Sherman Alexie’s “Thunder Boy Jr.” is among my preschooler’s favorite books so I was saddened to learn of recent harassment allegations against him. I had just finished reading one of my favorite childhood series, Lemony Snicket's “A Series of Unfortunate Events," when I learned that he, too, stands accused. It goes on and on. Many movies that were teen favorites of mine either star a harasser or celebrate harassment ("Ghostbusters"), assault ("The Sandlot") and even rape ("Revenge of the Nerds"). Sexism, homophobia, ableism and racism are rampant as well.

As a mom I care very much about the messages I’m sending my kids through the media. Kids look up to people in power. In the wake of so many allegations, how do we engage with arts and entertainment when the creator of said work is problematic or abusive? What’s a conscious parent to do?

Here are eight strategies for addressing this issue in your home.

1. DO think about it

Ask yourself if/how you can engage with these works in a way that aligns with your values. Censorship is a complicated issue with a complex history. Consider the issues thoughtfully before you come up with a policy about what books you will or won’t read in your home. Revisit your values each time a new book or movie comes into question and work to ensure that as your kids grow older they learn to develop their own sense of values around how they will engage with problematic works.

2. Rethink what ‘classic’ means to you

Just because a work was important to you as a child doesn’t mean it’s appropriate for your child to read now.

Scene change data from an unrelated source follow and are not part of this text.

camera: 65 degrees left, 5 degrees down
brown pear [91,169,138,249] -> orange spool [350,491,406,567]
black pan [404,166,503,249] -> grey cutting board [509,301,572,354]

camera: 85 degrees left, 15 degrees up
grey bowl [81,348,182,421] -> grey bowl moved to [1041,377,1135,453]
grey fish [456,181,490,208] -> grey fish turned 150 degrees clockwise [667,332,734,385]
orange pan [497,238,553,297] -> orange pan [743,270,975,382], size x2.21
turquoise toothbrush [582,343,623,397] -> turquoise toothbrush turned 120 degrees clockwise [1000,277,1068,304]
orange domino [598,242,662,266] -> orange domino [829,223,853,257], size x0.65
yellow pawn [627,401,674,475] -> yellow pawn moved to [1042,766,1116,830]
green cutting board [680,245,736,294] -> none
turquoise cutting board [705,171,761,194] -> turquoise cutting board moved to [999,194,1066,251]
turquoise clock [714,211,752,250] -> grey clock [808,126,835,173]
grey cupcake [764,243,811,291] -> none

I loved “Little House on the Prairie” when I was a kid, but was shocked by the many elements of sexism and racism in the book as an adult. I didn’t quit reading the "Little House" series to my kids, but it did spark important conversations about how times have changed and the importance of diversity, inclusion and fighting for social justice. Now, my older girls have learned to point out themes they find troublesome and to start conversations about their concerns.

3. Seek out fresh voices and perspectives

Amplify the voices of the marginalized and underrepresented, and seek out diverse protagonists. For starters, there are many amazing children’s books written by women of color. My favorites include Jacqueline Woodson’s “Brown Girl Dreaming,” Sharon Draper’s “Stella by Starlight,” Thanha Lai’s “Inside Out and Back Again,” Pam Munoz Ryan’s “Esperanza Rising” and R.J Palacio’s “Wonder.” Check out this great list of Native American children’s authors. These are just a few. You can ask your child’s school librarian for other suggestions or check the “A Mighty Girl’” website for more ideas.

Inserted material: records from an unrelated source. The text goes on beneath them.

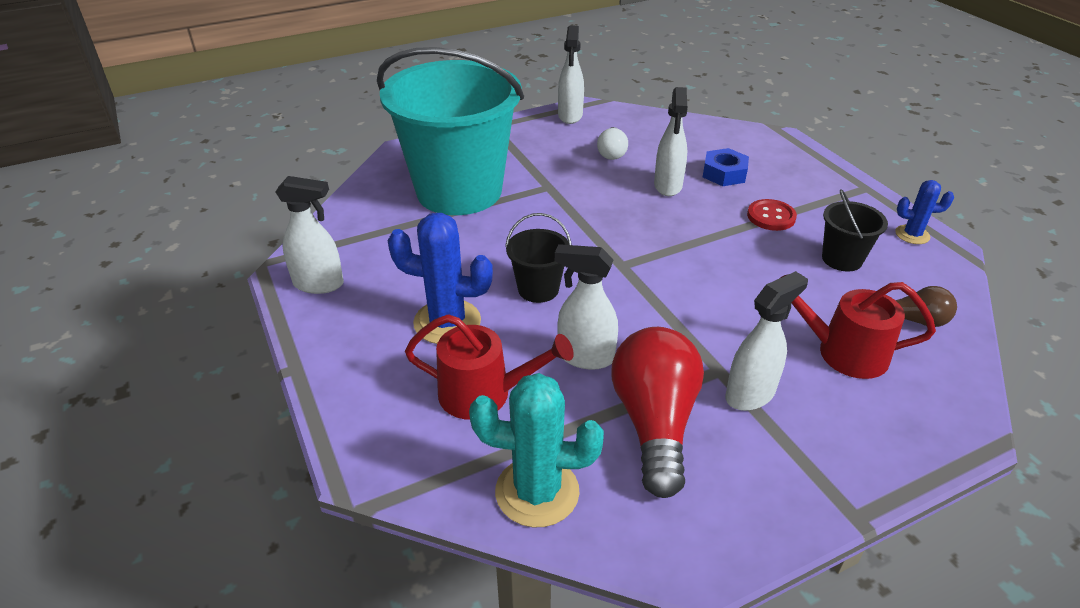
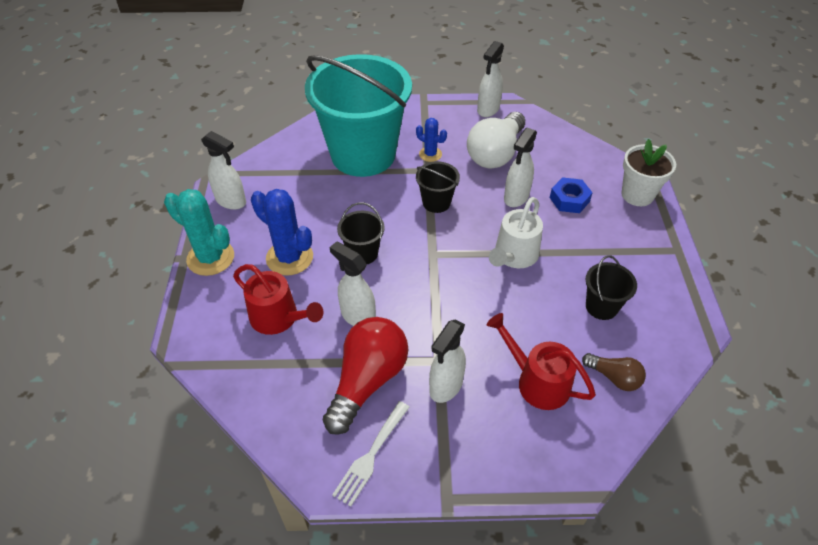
camera: 25 degrees right, 10 degrees up
turquoise cactus [469,373,604,527] -> turquoise cactus moved to [164,189,234,276]
white light bulb [597,127,628,160] -> white light bulb [467,112,525,169], size x1.93
white spray bottle [725,271,808,411] -> white spray bottle turned 135 degrees clockwise [429,319,466,403]
red button [747,199,797,231] -> none
blue cactus [895,180,954,244] -> blue cactus moved to [416,118,447,162]
none -> white fork [332,401,409,507]
none -> black bucket [416,162,460,213]
none -> white watering can [489,197,543,268]
none -> white flower pot [622,139,676,206]

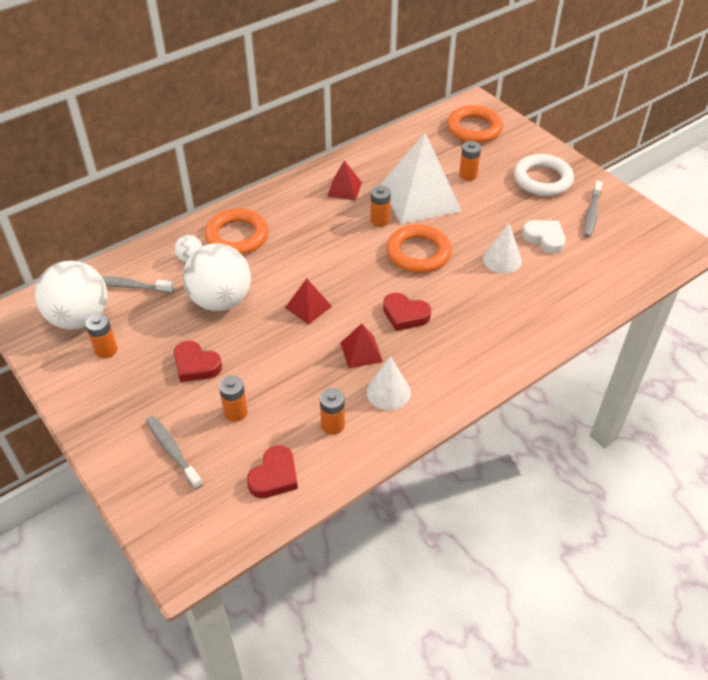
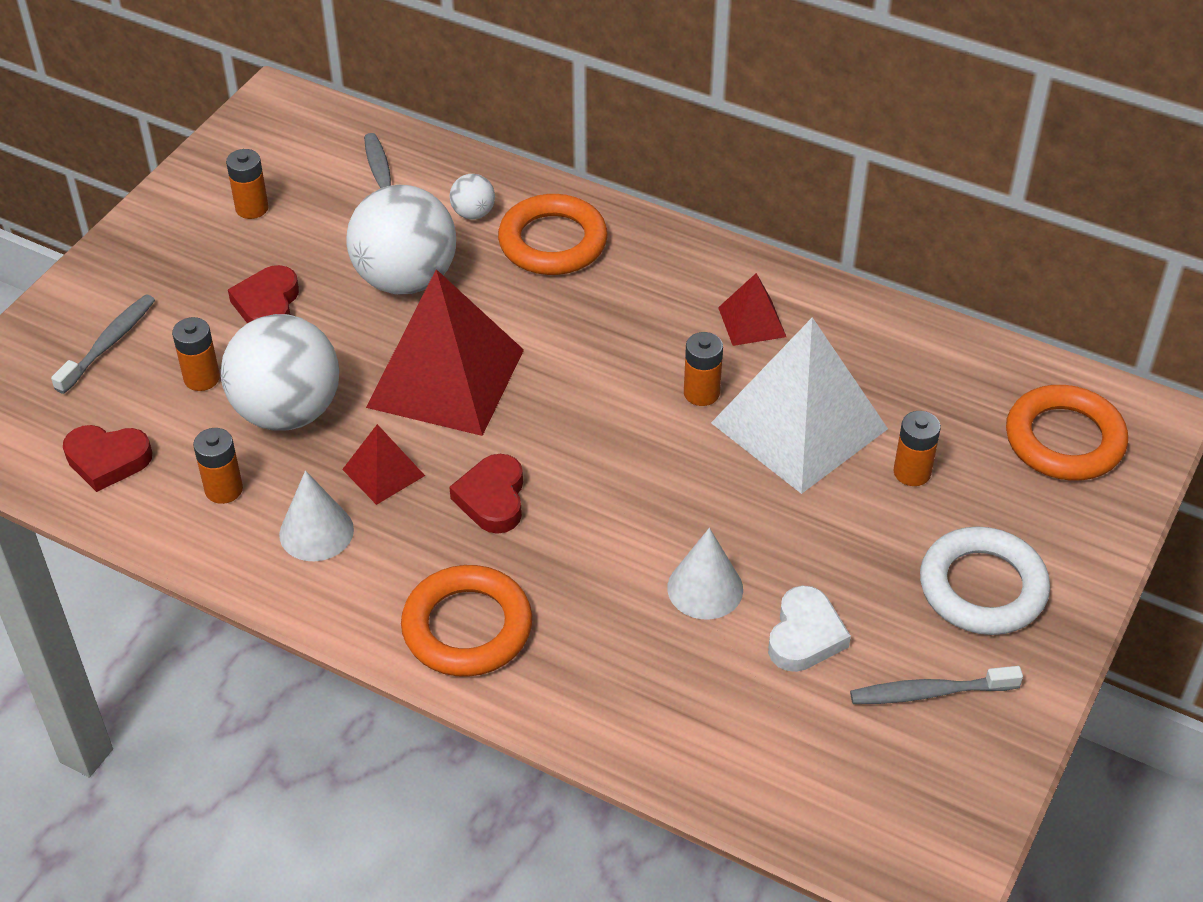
camera: 65 degrees right, 0 degrees up
white ball [35,261,108,330] -> white ball moved to [221,314,339,430]
red pyramid [285,278,332,325] -> red pyramid [366,269,524,436], size x2.15
orange ring [387,224,452,273] -> orange ring moved to [401,565,532,677]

4. Discuss what’s problematic with a work as you encounter it 

Discriminatory messages are everywhere. You can’t ignore them, so you’ll need to combat them. Decide what’s worth completely removing from your home, and what you can still allow but will need to closely monitor and discuss with your kids. For instance “Monster High” is out at our house, but “The Thundermans” is not.

5. Don’t (always) throw the baby out with the bathwater

Humans are by definition flawed, even (especially?) some of history’s most inspirational leaders, from Martin Luther King, Jr. to Ghandi to Thomas Jefferson. We can recognize what flawed leaders have accomplished and contributed to society and still we MUST discuss (as is age appropriate) the disparities between the good someone did in one area of their lives and the tremendous harm they did in another. It’s a great opportunity for a lesson with kids, because they too may have tremendous capacity for kindness in one area and cruelty in another (siblings, anyone?).

6. Understand who benefits when you buy

If you know an abuser STILL profits from your purchase, think twice. It’s one thing to engage with the work of someone who is no longer living. It’s quite another to continue to buy items when you know they directly benefit an abuser or harasser.

7. Pass the baton

At some point our kids will have to make decisions about what they read or watch without parental supervision. To prepare them to do this well, share your values early and often. Talk about consent and respect their bodily autonomy. Call out harassment if and when you see it (in media and in everyday life.) When our kids see us living our values, they will too.

8. Finally, stay positive

If you follow the news closely, it it can feel like there’s nothing left to watch or read that’s untouched by harassment, discrimination and abuse. That, I’ve realized, is part of the problem. It’s simply not true. There are so many underrepresented voices who are creating art that ignites and inspires. It’s up to me as a parent to do the work to find it, support it, and promote it. It’s up to you, too.